Islamabad, Pakistan (CNN)
Pakistan’s Supreme Court has finally acquitted Asia Bibi, a Christian woman, who has been on death row for almost eight years on blasphemy charges. Her daughter (shown picture above) was also deeply moved by the events of the rather tense past period.
Asia Bibi, a mother of five from Punjab province, was convicted of blasphemy in 2010 and sentenced to hang after she was accused of defiling the name of the Prophet Muhammed during an argument the year before with Muslim colleagues.
The workers had refused to drink from a bucket of water Asia had touched because she was not Muslim. At the time, Asia Bibi said the case was a matter of women who didn’t like her “taking revenge.”

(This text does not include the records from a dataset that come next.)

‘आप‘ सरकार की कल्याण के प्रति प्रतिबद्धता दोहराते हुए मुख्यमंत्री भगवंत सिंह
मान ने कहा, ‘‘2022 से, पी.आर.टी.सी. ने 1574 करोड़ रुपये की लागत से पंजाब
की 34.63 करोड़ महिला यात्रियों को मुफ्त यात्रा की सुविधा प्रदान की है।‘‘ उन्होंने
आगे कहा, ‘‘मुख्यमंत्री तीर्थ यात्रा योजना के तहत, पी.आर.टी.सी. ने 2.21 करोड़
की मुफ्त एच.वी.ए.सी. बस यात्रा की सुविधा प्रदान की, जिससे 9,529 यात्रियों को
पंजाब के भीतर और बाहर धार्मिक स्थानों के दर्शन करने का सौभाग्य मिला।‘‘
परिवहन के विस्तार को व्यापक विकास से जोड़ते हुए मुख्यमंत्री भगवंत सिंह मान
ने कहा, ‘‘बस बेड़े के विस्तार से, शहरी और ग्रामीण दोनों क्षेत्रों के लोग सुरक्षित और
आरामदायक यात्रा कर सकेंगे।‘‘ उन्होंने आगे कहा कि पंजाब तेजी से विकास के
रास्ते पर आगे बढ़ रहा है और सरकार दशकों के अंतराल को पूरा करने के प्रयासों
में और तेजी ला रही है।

She won her appeal against the conviction and subsequent death sentence on Wednesday.
David Curry, CEO of Open Doors USA, an organization that lobbies on behalf of Christian minorities, said in a statement that “we are breathing a sigh of relief today.”
“These charges stemmed from her Christian identity as well as false accusations against her,” he said. “We are hopeful that Pakistan will now take additional steps to offer religious freedom and basic human rights throughout the country.”
A controversal law
Under the Pakistan penal code, the offense of blasphemy is punishable by death or life imprisonment. Widely criticized by international human rights groups, the law has been used disproportionately against minority religious groups in the country and to go after journalists critical of the Pakistani religious establishment.
Her case has attracted widespread outrage and support from Christians worldwide, and condemnation from conservative Islamist groups in Pakistan, who have demanded the death penalty be carried out and threatened widespread protests in the event of her being freed.
The case has been extremely divisive within Pakistani society, splitting liberals and conservatives and leaving even many supporters afraid to speak out on Asia Bibi’s behalf.
However, Islamist movement Tehreek-e Labbaik had previously vowed to take to the streets if Bibi was released.
In 2011, senior politician Salman Taseer was shot dead by his own bodyguard for voicing support for Asia Bibi and condemning the country’s stringent blasphemy laws. His killer, Mumtaz Qadri, immediately surrendered to police and was later executed, becoming a martyr for many hardline Islamists.
At his funeral in 2016, thousands converged on the northern city of Rawalpindi as the Pakistani media was blacked out to prevent riots. Leaders of prominent Islamist political parties attended the funeral as supporters of Qadri carried signs in celebration of his “bravery.”
Qadri’s grave, in the capital city of Islamabad, has since become a shrine for those supporting Asia Bibi’s death sentence.
A religious battle
Outside of Pakistan, Asia Bibi’s case has become a rallying call for many Christians, particularly Catholics.
Catholic charity Aid to the Church in Need (ACN) led prayers for Asia Bibi’s release last week in the UK, at a ceremony attended by her husband Ashiq Masih and daughter, Eisham Ashiq.
“We have prayed 10 years now for our sister, Asia, and I am confident that our prayers will be heard, and the judgment will go in favor of Asia, her family and the entire Pakistani Christian community,” Father Emmanuel Yousaf said in a statement from the group.
The family met with Pope Francis at the Vatican in February, during which the Catholic leader reportedly described Asia Bibi as a “martyr,” according to ACN President Alessandro Mondeduro.
Francis’ predecessor, Pope Benedict, previously called for Asia Bibi’s release.
In her 2012 book “Get Me Out of Here,” Asia Bibi included a letter to her family urging them not to “lose courage or faith in Jesus Christ.”